Today, the traveler is most likely to encounter Cretan food in tavernas where prepared food (etimo fayeto) is served at lunchtime from bain marie. One inspects the various dishes that the chef has prepared, sometimes up to 12 different dishes, and chooses what they want. Stuffed vegetables, tourta, savory pies, and dishes of pulses that are a kind of cross between soups and stews are made. In the evening one will be presented with a selection of meze, a variety of appetizing little dishes that might be the entirety of the meal. Other food, such as stifado (stew) or grilled meats will arrive at the table haphazardly as they are finished. Being an island, Crete is renowned for its fish dishes which are usually grilled or made into a stew.
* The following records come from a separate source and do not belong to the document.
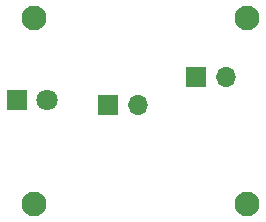
<source format=gbr>
%TF.GenerationSoftware,KiCad,Pcbnew,(6.0.2)*%
%TF.CreationDate,2022-05-16T06:01:07+03:00*%
%TF.ProjectId,FLIM_detector,464c494d-5f64-4657-9465-63746f722e6b,rev?*%
%TF.SameCoordinates,Original*%
%TF.FileFunction,Soldermask,Bot*%
%TF.FilePolarity,Negative*%
%FSLAX46Y46*%
G04 Gerber Fmt 4.6, Leading zero omitted, Abs format (unit mm)*
G04 Created by KiCad (PCBNEW (6.0.2)) date 2022-05-16 06:01:07*
%MOMM*%
%LPD*%
G01*
G04 APERTURE LIST*
%ADD10C,2.100000*%
%ADD11R,1.700000X1.700000*%
%ADD12O,1.700000X1.700000*%
%ADD13R,1.800000X1.800000*%
%ADD14C,1.800000*%
G04 APERTURE END LIST*
D10*
%TO.C,REF\u002A\u002A*%
X248200000Y-37800000D03*
%TD*%
D11*
%TO.C,J1*%
X261875000Y-42800000D03*
D12*
X264415000Y-42800000D03*
%TD*%
D10*
%TO.C,REF\u002A\u002A*%
X266200000Y-53600000D03*
%TD*%
%TO.C,REF\u002A\u002A*%
X248200000Y-53600000D03*
%TD*%
%TO.C,REF\u002A\u002A*%
X266200000Y-37800000D03*
%TD*%
D13*
%TO.C,D2*%
X246725000Y-44800000D03*
D14*
X249265000Y-44800000D03*
%TD*%
D11*
%TO.C,J2*%
X254400000Y-45200000D03*
D12*
X256940000Y-45200000D03*
%TD*%
M02*

</source>
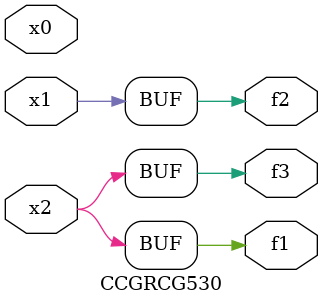
<source format=v>
module CCGRCG530(
	input x0, x1, x2,
	output f1, f2, f3
);
	assign f1 = x2;
	assign f2 = x1;
	assign f3 = x2;
endmodule

</source>
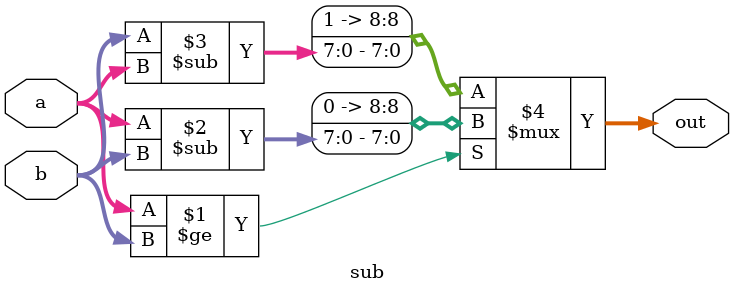
<source format=v>
module sub(
    input [7:0]a,
    input[7:0] b, 
    
    output [8:0]out
    );

    assign out=(a>=b)?{1'b0,a-b}:{1'b1,b-a};
endmodule
</source>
Cretan food has a kind of mythic, legendary status among nutritionists because of studies showing that rates of chronic heart disease and other chronic diseases are quite low as a result of the diet and lifestyle of Cretans. Even so, Cretan food is actually quite simple, based on olive oil, olives, pulses and vegetables and fresh and dried fruits with very little meat and fish consumption. Crete also has deep traditions surrounding two food items that remain special on islands: bread and cheese. There are many breads, from votive breads to preserved rock-hard breads for times of famine. Like its other Mediterranean islands, Crete shares the same traditions when it comes to bread and a whole book could be written about them. So too with cheeses, many are still unnamed, just as in Corsica, called simply "cheese." Although when pressed, Cretans will tell you that you are eating kefalotyri, or malaka or a clotted cream-like product called staka. Each of Crete's invaders influenced the food. The ancient Greeks made sausages. The Byzantines salt and dry-cured meats and used honey in both sweet and savory dishes. With the Venetians wine production grew as did olive. Although many Cretan dishes have Italian names, they are not necessarily Italian in origin. The Turks brought the use of various spices such as sesame seeds, cumin, and coriander seed and certain other dishes such as the chicken liver and cinnamon pie called tzoulama. But there are other influences including Jewish.

Cretan food is simple food, but that does not mean it is bland food. It is food based on a foundation of basic native ingredients, olive oil, wild greens, lemons, oranges, lentils, beans, barley, and vegetables and a culinary structure emerges from the combinations created by cooks.